Collected data
----
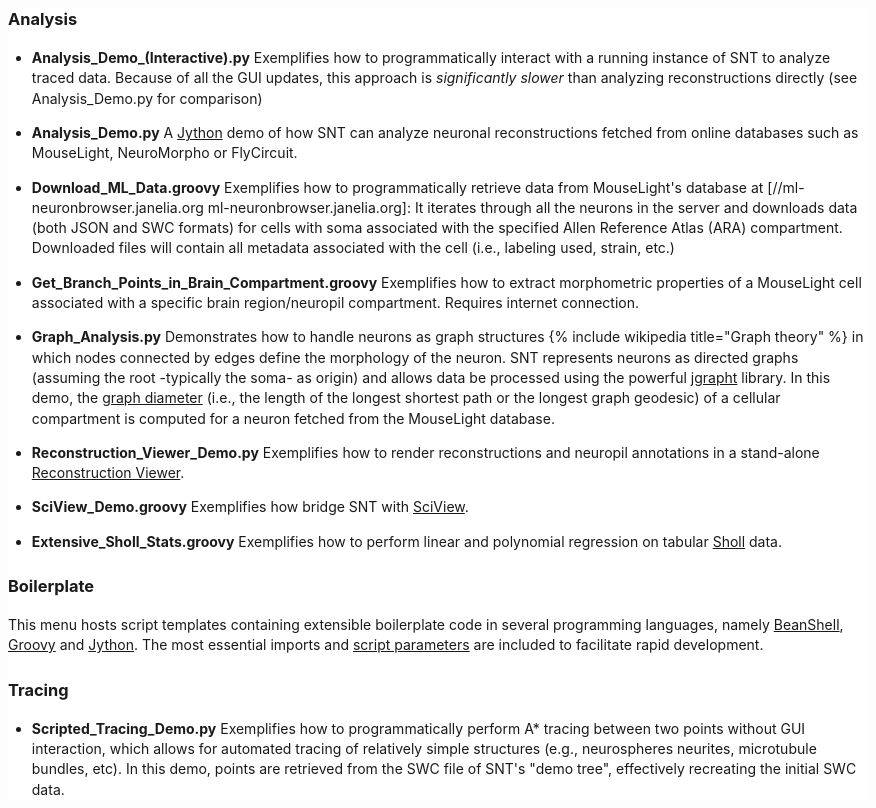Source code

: ### Analysis

-   **Analysis\_Demo\_(Interactive).py** Exemplifies how to programmatically interact with a running instance of SNT to analyze traced data. Because of all the GUI updates, this approach is *significantly slower* than analyzing reconstructions directly (see Analysis\_Demo.py for comparison)



-   **Analysis\_Demo.py** A [Jython](/scripting/jython) demo of how SNT can analyze neuronal reconstructions fetched from online databases such as MouseLight, NeuroMorpho or FlyCircuit.



-   **Download\_ML\_Data.groovy** Exemplifies how to programmatically retrieve data from MouseLight's database at \[//ml-neuronbrowser.janelia.org ml-neuronbrowser.janelia.org\]: It iterates through all the neurons in the server and downloads data (both JSON and SWC formats) for cells with soma associated with the specified Allen Reference Atlas (ARA) compartment. Downloaded files will contain all metadata associated with the cell (i.e., labeling used, strain, etc.)



-   **Get\_Branch\_Points\_in\_Brain\_Compartment.groovy** Exemplifies how to extract morphometric properties of a MouseLight cell associated with a specific brain region/neuropil compartment. Requires internet connection.



-   **Graph\_Analysis.py** Demonstrates how to handle neurons as graph structures {% include wikipedia title="Graph theory" %} in which nodes connected by edges define the morphology of the neuron. SNT represents neurons as directed graphs (assuming the root -typically the soma- as origin) and allows data be processed using the powerful [jgrapht](https://jgrapht.org/) library. In this demo, the [graph diameter](http://mathworld.wolfram.com/GraphDiameter.html) (i.e., the length of the longest shortest path or the longest graph geodesic) of a cellular compartment is computed for a neuron fetched from the MouseLight database.



-   **Reconstruction\_Viewer\_Demo.py** Exemplifies how to render reconstructions and neuropil annotations in a stand-alone [Reconstruction Viewer](/plugins/snt/reconstruction-viewer).



-   **SciView\_Demo.groovy** Exemplifies how bridge SNT with [SciView](/plugins/sciview).



-   **Extensive\_Sholl\_Stats.groovy** Exemplifies how to perform linear and polynomial regression on tabular [Sholl](/plugins/sholl-analysis) data.

### Boilerplate

This menu hosts script templates containing extensible boilerplate code in several programming languages, namely [BeanShell](/scripting/beanshell), [Groovy](/scripting/groovy) and [Jython](/scripting/jython). The most essential imports and [script parameters](/scripting/parameters) are included to facilitate rapid development.

### Tracing

-   **Scripted\_Tracing\_Demo.py** Exemplifies how to programmatically perform A\* tracing between two points without GUI interaction, which allows for automated tracing of relatively simple structures (e.g., neurospheres neurites, microtubule bundles, etc). In this demo, points are retrieved from the SWC file of SNT's "demo tree", effectively recreating the initial SWC data.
----
EXERCISE: Output every line of the records above unchanged, and keep the pictures out.

OUTPUT BELOW:
Source code

: ### Analysis

-   **Analysis\_Demo\_(Interactive).py** Exemplifies how to programmatically interact with a running instance of SNT to analyze traced data. Because of all the GUI updates, this approach is *significantly slower* than analyzing reconstructions directly (see Analysis\_Demo.py for comparison)



-   **Analysis\_Demo.py** A [Jython](/scripting/jython) demo of how SNT can analyze neuronal reconstructions fetched from online databases such as MouseLight, NeuroMorpho or FlyCircuit.



-   **Download\_ML\_Data.groovy** Exemplifies how to programmatically retrieve data from MouseLight's database at \[//ml-neuronbrowser.janelia.org ml-neuronbrowser.janelia.org\]: It iterates through all the neurons in the server and downloads data (both JSON and SWC formats) for cells with soma associated with the specified Allen Reference Atlas (ARA) compartment. Downloaded files will contain all metadata associated with the cell (i.e., labeling used, strain, etc.)



-   **Get\_Branch\_Points\_in\_Brain\_Compartment.groovy** Exemplifies how to extract morphometric properties of a MouseLight cell associated with a specific brain region/neuropil compartment. Requires internet connection.



-   **Graph\_Analysis.py** Demonstrates how to handle neurons as graph structures {% include wikipedia title="Graph theory" %} in which nodes connected by edges define the morphology of the neuron. SNT represents neurons as directed graphs (assuming the root -typically the soma- as origin) and allows data be processed using the powerful [jgrapht](https://jgrapht.org/) library. In this demo, the [graph diameter](http://mathworld.wolfram.com/GraphDiameter.html) (i.e., the length of the longest shortest path or the longest graph geodesic) of a cellular compartment is computed for a neuron fetched from the MouseLight database.



-   **Reconstruction\_Viewer\_Demo.py** Exemplifies how to render reconstructions and neuropil annotations in a stand-alone [Reconstruction Viewer](/plugins/snt/reconstruction-viewer).



-   **SciView\_Demo.groovy** Exemplifies how bridge SNT with [SciView](/plugins/sciview).



-   **Extensive\_Sholl\_Stats.groovy** Exemplifies how to perform linear and polynomial regression on tabular [Sholl](/plugins/sholl-analysis) data.

### Boilerplate

This menu hosts script templates containing extensible boilerplate code in several programming languages, namely [BeanShell](/scripting/beanshell), [Groovy](/scripting/groovy) and [Jython](/scripting/jython). The most essential imports and [script parameters](/scripting/parameters) are included to facilitate rapid development.

### Tracing

-   **Scripted\_Tracing\_Demo.py** Exemplifies how to programmatically perform A\* tracing between two points without GUI interaction, which allows for automated tracing of relatively simple structures (e.g., neurospheres neurites, microtubule bundles, etc). In this demo, points are retrieved from the SWC file of SNT's "demo tree", effectively recreating the initial SWC data.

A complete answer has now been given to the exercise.